▶ Collection entries
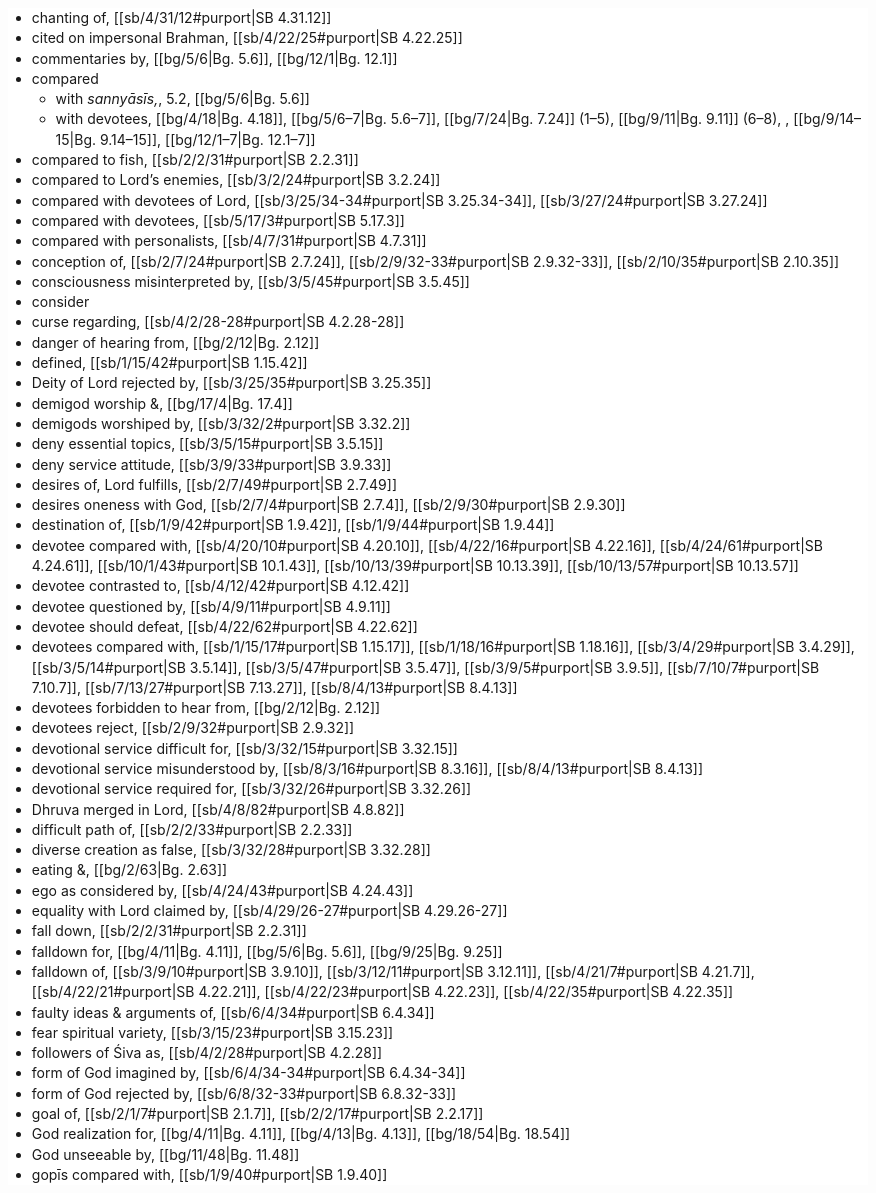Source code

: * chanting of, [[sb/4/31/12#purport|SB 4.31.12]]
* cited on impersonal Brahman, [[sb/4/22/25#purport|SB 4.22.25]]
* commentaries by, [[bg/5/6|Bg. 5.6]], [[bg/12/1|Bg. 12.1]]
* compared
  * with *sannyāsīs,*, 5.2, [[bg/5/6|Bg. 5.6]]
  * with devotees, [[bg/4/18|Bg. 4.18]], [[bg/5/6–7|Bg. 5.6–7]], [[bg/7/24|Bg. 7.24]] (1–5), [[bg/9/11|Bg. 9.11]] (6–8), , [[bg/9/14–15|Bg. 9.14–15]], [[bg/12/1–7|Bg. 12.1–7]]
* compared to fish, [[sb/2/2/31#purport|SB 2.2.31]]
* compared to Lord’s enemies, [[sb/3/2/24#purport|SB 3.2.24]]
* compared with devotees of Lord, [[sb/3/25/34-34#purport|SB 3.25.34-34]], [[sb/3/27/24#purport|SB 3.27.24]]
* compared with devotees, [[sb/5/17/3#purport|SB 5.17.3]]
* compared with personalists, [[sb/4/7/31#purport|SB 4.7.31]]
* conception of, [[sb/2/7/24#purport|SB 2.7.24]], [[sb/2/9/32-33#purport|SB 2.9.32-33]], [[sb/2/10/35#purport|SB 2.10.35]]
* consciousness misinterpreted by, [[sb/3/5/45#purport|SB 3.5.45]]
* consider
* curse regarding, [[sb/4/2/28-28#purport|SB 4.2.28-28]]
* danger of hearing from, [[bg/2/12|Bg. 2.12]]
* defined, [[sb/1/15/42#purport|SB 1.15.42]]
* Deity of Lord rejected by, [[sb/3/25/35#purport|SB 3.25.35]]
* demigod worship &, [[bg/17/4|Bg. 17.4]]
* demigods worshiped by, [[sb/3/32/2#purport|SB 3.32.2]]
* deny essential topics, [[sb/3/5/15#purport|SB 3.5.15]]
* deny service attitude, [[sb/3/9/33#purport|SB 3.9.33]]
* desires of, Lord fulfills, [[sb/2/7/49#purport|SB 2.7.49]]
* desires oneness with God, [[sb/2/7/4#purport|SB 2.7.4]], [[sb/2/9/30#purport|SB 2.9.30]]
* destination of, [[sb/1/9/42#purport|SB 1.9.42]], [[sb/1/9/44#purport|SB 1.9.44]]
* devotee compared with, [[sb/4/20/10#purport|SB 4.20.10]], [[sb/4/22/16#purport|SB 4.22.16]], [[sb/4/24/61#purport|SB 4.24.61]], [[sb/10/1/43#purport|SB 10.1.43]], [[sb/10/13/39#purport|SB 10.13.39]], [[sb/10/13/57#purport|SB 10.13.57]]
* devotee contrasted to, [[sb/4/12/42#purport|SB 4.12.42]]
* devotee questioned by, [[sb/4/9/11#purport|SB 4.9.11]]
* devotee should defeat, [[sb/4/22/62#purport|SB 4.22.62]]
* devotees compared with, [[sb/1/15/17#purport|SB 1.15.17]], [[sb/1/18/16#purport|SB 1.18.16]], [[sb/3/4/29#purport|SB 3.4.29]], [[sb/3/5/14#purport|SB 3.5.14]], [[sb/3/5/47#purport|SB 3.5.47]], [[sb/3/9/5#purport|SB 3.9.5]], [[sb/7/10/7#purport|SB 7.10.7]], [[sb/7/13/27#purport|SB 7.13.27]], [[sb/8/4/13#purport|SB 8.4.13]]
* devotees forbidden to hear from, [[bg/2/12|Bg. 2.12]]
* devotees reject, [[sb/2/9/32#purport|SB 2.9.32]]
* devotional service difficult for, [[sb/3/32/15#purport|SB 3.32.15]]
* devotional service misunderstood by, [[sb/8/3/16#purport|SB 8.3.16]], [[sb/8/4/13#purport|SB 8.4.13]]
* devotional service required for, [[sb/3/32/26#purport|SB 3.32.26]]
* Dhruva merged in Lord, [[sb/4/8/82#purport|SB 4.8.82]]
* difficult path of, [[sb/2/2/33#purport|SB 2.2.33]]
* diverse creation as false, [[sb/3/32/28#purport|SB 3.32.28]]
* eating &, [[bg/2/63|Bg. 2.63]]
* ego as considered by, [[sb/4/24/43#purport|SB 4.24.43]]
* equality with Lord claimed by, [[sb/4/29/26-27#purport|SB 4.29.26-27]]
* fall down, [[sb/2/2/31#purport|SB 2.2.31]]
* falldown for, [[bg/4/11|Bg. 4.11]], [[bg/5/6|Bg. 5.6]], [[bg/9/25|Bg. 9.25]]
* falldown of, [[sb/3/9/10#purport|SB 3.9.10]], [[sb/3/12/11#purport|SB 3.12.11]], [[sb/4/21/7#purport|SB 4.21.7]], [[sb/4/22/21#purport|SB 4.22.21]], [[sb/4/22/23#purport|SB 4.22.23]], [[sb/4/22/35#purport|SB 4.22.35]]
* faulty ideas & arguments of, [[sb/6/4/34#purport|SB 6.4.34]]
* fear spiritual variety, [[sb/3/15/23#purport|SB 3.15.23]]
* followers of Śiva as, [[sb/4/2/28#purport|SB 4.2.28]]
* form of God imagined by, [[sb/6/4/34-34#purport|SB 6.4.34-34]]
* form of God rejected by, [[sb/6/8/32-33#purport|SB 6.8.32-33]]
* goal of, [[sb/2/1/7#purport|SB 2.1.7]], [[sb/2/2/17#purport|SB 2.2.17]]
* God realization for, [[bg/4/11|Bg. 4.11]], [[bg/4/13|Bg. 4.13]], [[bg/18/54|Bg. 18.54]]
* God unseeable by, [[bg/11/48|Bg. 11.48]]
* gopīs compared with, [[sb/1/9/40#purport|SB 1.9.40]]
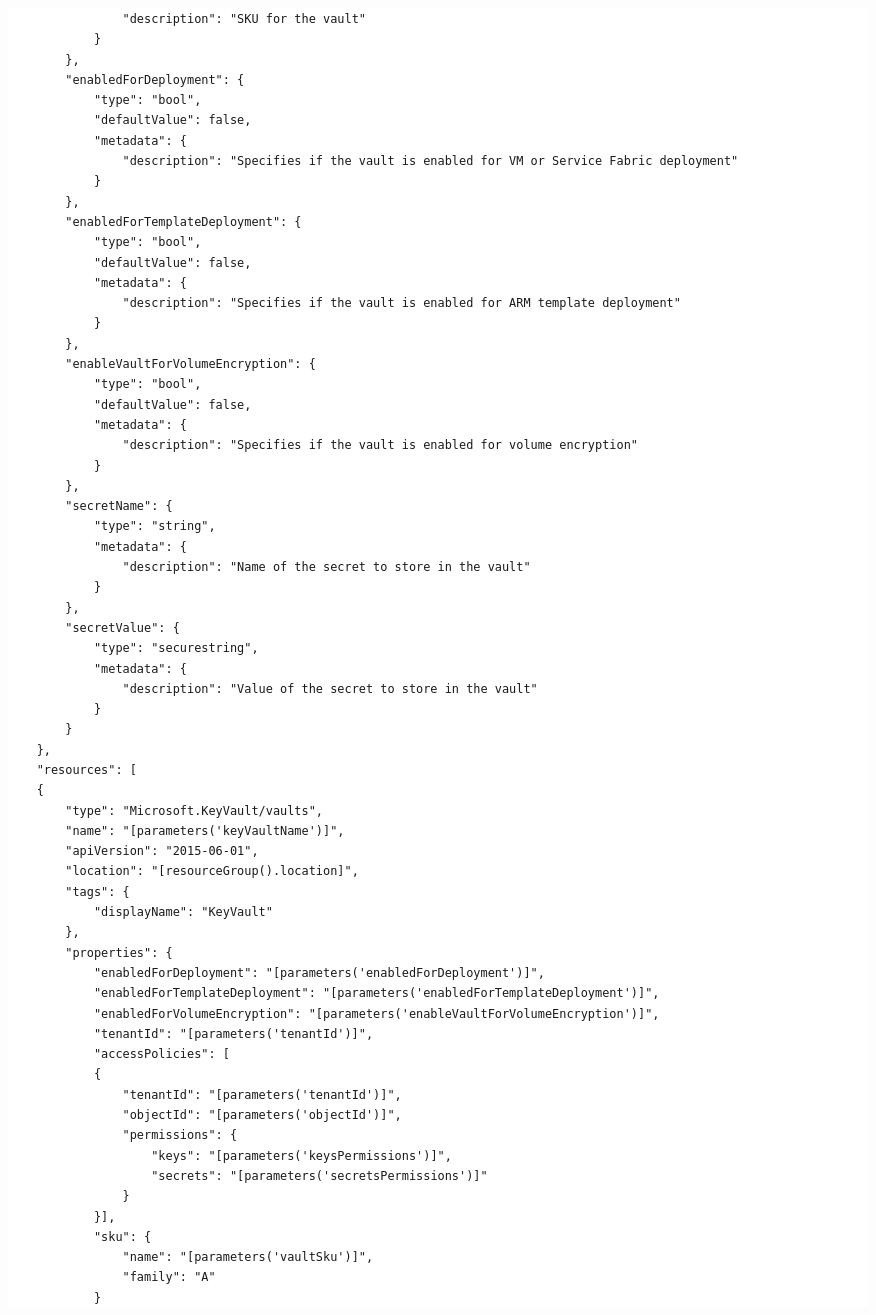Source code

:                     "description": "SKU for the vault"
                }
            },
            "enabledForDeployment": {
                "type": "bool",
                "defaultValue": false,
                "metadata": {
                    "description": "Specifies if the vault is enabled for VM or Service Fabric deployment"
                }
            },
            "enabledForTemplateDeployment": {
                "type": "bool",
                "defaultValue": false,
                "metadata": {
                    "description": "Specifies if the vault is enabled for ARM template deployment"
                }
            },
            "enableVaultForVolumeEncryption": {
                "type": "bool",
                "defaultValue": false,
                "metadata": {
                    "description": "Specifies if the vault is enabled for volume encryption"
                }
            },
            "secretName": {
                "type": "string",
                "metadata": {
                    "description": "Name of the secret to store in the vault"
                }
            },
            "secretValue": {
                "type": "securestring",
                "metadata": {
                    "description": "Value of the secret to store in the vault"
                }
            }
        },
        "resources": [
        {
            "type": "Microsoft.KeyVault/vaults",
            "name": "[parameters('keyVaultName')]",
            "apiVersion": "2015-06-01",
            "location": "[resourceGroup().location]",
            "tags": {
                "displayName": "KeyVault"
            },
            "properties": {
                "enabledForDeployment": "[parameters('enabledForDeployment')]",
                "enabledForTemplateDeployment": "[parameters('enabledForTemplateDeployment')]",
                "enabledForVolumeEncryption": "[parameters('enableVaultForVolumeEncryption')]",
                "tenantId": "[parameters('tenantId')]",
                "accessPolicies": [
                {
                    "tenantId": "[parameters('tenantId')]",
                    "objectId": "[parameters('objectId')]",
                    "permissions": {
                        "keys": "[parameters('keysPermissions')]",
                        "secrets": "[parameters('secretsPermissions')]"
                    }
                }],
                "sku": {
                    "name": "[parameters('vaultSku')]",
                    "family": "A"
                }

▶ Work task
From top to bottom, restate the records above exactly and omit every picture.

▶ Exercise result
Source code

: * chanting of, [[sb/4/31/12#purport|SB 4.31.12]]
* cited on impersonal Brahman, [[sb/4/22/25#purport|SB 4.22.25]]
* commentaries by, [[bg/5/6|Bg. 5.6]], [[bg/12/1|Bg. 12.1]]
* compared
  * with *sannyāsīs,*, 5.2, [[bg/5/6|Bg. 5.6]]
  * with devotees, [[bg/4/18|Bg. 4.18]], [[bg/5/6–7|Bg. 5.6–7]], [[bg/7/24|Bg. 7.24]] (1–5), [[bg/9/11|Bg. 9.11]] (6–8), , [[bg/9/14–15|Bg. 9.14–15]], [[bg/12/1–7|Bg. 12.1–7]]
* compared to fish, [[sb/2/2/31#purport|SB 2.2.31]]
* compared to Lord’s enemies, [[sb/3/2/24#purport|SB 3.2.24]]
* compared with devotees of Lord, [[sb/3/25/34-34#purport|SB 3.25.34-34]], [[sb/3/27/24#purport|SB 3.27.24]]
* compared with devotees, [[sb/5/17/3#purport|SB 5.17.3]]
* compared with personalists, [[sb/4/7/31#purport|SB 4.7.31]]
* conception of, [[sb/2/7/24#purport|SB 2.7.24]], [[sb/2/9/32-33#purport|SB 2.9.32-33]], [[sb/2/10/35#purport|SB 2.10.35]]
* consciousness misinterpreted by, [[sb/3/5/45#purport|SB 3.5.45]]
* consider
* curse regarding, [[sb/4/2/28-28#purport|SB 4.2.28-28]]
* danger of hearing from, [[bg/2/12|Bg. 2.12]]
* defined, [[sb/1/15/42#purport|SB 1.15.42]]
* Deity of Lord rejected by, [[sb/3/25/35#purport|SB 3.25.35]]
* demigod worship &, [[bg/17/4|Bg. 17.4]]
* demigods worshiped by, [[sb/3/32/2#purport|SB 3.32.2]]
* deny essential topics, [[sb/3/5/15#purport|SB 3.5.15]]
* deny service attitude, [[sb/3/9/33#purport|SB 3.9.33]]
* desires of, Lord fulfills, [[sb/2/7/49#purport|SB 2.7.49]]
* desires oneness with God, [[sb/2/7/4#purport|SB 2.7.4]], [[sb/2/9/30#purport|SB 2.9.30]]
* destination of, [[sb/1/9/42#purport|SB 1.9.42]], [[sb/1/9/44#purport|SB 1.9.44]]
* devotee compared with, [[sb/4/20/10#purport|SB 4.20.10]], [[sb/4/22/16#purport|SB 4.22.16]], [[sb/4/24/61#purport|SB 4.24.61]], [[sb/10/1/43#purport|SB 10.1.43]], [[sb/10/13/39#purport|SB 10.13.39]], [[sb/10/13/57#purport|SB 10.13.57]]
* devotee contrasted to, [[sb/4/12/42#purport|SB 4.12.42]]
* devotee questioned by, [[sb/4/9/11#purport|SB 4.9.11]]
* devotee should defeat, [[sb/4/22/62#purport|SB 4.22.62]]
* devotees compared with, [[sb/1/15/17#purport|SB 1.15.17]], [[sb/1/18/16#purport|SB 1.18.16]], [[sb/3/4/29#purport|SB 3.4.29]], [[sb/3/5/14#purport|SB 3.5.14]], [[sb/3/5/47#purport|SB 3.5.47]], [[sb/3/9/5#purport|SB 3.9.5]], [[sb/7/10/7#purport|SB 7.10.7]], [[sb/7/13/27#purport|SB 7.13.27]], [[sb/8/4/13#purport|SB 8.4.13]]
* devotees forbidden to hear from, [[bg/2/12|Bg. 2.12]]
* devotees reject, [[sb/2/9/32#purport|SB 2.9.32]]
* devotional service difficult for, [[sb/3/32/15#purport|SB 3.32.15]]
* devotional service misunderstood by, [[sb/8/3/16#purport|SB 8.3.16]], [[sb/8/4/13#purport|SB 8.4.13]]
* devotional service required for, [[sb/3/32/26#purport|SB 3.32.26]]
* Dhruva merged in Lord, [[sb/4/8/82#purport|SB 4.8.82]]
* difficult path of, [[sb/2/2/33#purport|SB 2.2.33]]
* diverse creation as false, [[sb/3/32/28#purport|SB 3.32.28]]
* eating &, [[bg/2/63|Bg. 2.63]]
* ego as considered by, [[sb/4/24/43#purport|SB 4.24.43]]
* equality with Lord claimed by, [[sb/4/29/26-27#purport|SB 4.29.26-27]]
* fall down, [[sb/2/2/31#purport|SB 2.2.31]]
* falldown for, [[bg/4/11|Bg. 4.11]], [[bg/5/6|Bg. 5.6]], [[bg/9/25|Bg. 9.25]]
* falldown of, [[sb/3/9/10#purport|SB 3.9.10]], [[sb/3/12/11#purport|SB 3.12.11]], [[sb/4/21/7#purport|SB 4.21.7]], [[sb/4/22/21#purport|SB 4.22.21]], [[sb/4/22/23#purport|SB 4.22.23]], [[sb/4/22/35#purport|SB 4.22.35]]
* faulty ideas & arguments of, [[sb/6/4/34#purport|SB 6.4.34]]
* fear spiritual variety, [[sb/3/15/23#purport|SB 3.15.23]]
* followers of Śiva as, [[sb/4/2/28#purport|SB 4.2.28]]
* form of God imagined by, [[sb/6/4/34-34#purport|SB 6.4.34-34]]
* form of God rejected by, [[sb/6/8/32-33#purport|SB 6.8.32-33]]
* goal of, [[sb/2/1/7#purport|SB 2.1.7]], [[sb/2/2/17#purport|SB 2.2.17]]
* God realization for, [[bg/4/11|Bg. 4.11]], [[bg/4/13|Bg. 4.13]], [[bg/18/54|Bg. 18.54]]
* God unseeable by, [[bg/11/48|Bg. 11.48]]
* gopīs compared with, [[sb/1/9/40#purport|SB 1.9.40]]
Source code

:                     "description": "SKU for the vault"
                }
            },
            "enabledForDeployment": {
                "type": "bool",
                "defaultValue": false,
                "metadata": {
                    "description": "Specifies if the vault is enabled for VM or Service Fabric deployment"
                }
            },
            "enabledForTemplateDeployment": {
                "type": "bool",
                "defaultValue": false,
                "metadata": {
                    "description": "Specifies if the vault is enabled for ARM template deployment"
                }
            },
            "enableVaultForVolumeEncryption": {
                "type": "bool",
                "defaultValue": false,
                "metadata": {
                    "description": "Specifies if the vault is enabled for volume encryption"
                }
            },
            "secretName": {
                "type": "string",
                "metadata": {
                    "description": "Name of the secret to store in the vault"
                }
            },
            "secretValue": {
                "type": "securestring",
                "metadata": {
                    "description": "Value of the secret to store in the vault"
                }
            }
        },
        "resources": [
        {
            "type": "Microsoft.KeyVault/vaults",
            "name": "[parameters('keyVaultName')]",
            "apiVersion": "2015-06-01",
            "location": "[resourceGroup().location]",
            "tags": {
                "displayName": "KeyVault"
            },
            "properties": {
                "enabledForDeployment": "[parameters('enabledForDeployment')]",
                "enabledForTemplateDeployment": "[parameters('enabledForTemplateDeployment')]",
                "enabledForVolumeEncryption": "[parameters('enableVaultForVolumeEncryption')]",
                "tenantId": "[parameters('tenantId')]",
                "accessPolicies": [
                {
                    "tenantId": "[parameters('tenantId')]",
                    "objectId": "[parameters('objectId')]",
                    "permissions": {
                        "keys": "[parameters('keysPermissions')]",
                        "secrets": "[parameters('secretsPermissions')]"
                    }
                }],
                "sku": {
                    "name": "[parameters('vaultSku')]",
                    "family": "A"
                }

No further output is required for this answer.